Roche buys blood diagnostics outfit for $220M

Roche paid $220 million for Constitution Medical Investors and the company's Bloodhound platform.--Courtesy of CMI

Roche Diagnostics ($RHHBY) is looking to up its stake in the blood testing world, spending $220 million for Constitution Medical Investors, a Boston-based hematology specialist.

Under the deal, Roche paid $220 million up front to CMI's investors, including private equity outfit Warburg Pincus, and is on the line for additional cash tied to milestones. In exchange, it gets the aptly named Bloodhound, CMI's space-saving diagnostics platform that boasts tests for blood diseases like anemia and leukemia, the company said.
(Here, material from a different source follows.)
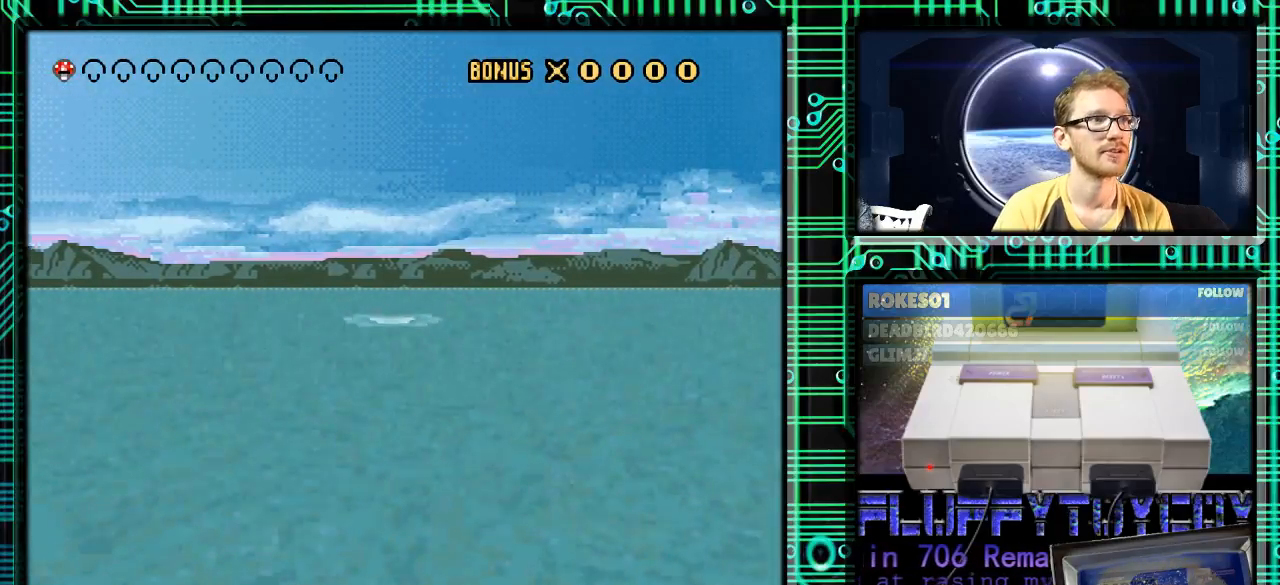
{"buttons": ["Y"], "events": [[333, "DPAD_RIGHT", "down"], [467, "DPAD_RIGHT", "up"]]}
"With this acquisition, we will further strengthen our commitment to hematology and drive toward integrated laboratory solutions with innovative products which deliver medical value to our customers and patients," Roche Diagnostics COO Roland Diggelmann said in a statement.

Aligning with Roche will give CMI a chance to expand its platform on the global stage, CEO and co-founder Patrick Sullivan said, leveraging the diagnostics giant's commercial heft around the globe. Sullivan founded the company with Dan Levangie, now CEO of the successful Dune Medical Devices, after the two left Cytyc, which was bought by Hologic ($HOLX) in 2007.

For Roche, the CMI buy gives it a competitive position in the lab-based blood testing market, which it estimates at around $2 billion worldwide. And snatching up another revenue-gaining product is just what the diagnostics giant needs as it shuffles its business model. Last quarter, Roche's professional diagnostics business grew 5% and tissue testing sales increased 7%, but declines in the company's long-ailing diabetes and applied science units mostly flattened revenue.

But the Swiss magnate isn't sitting on its hands, cutting payroll in one business and excising the other en masse. Roche is in the process of shedding about 100 jobs in diabetes, splitting the unit between its Indianapolis diagnostics HQ and a German R&D center. And, in April, the company unveiled plans to dissolve its applied science business, folding the still-profitable arms into other diagnostics segments and slashing 170 jobs along the way.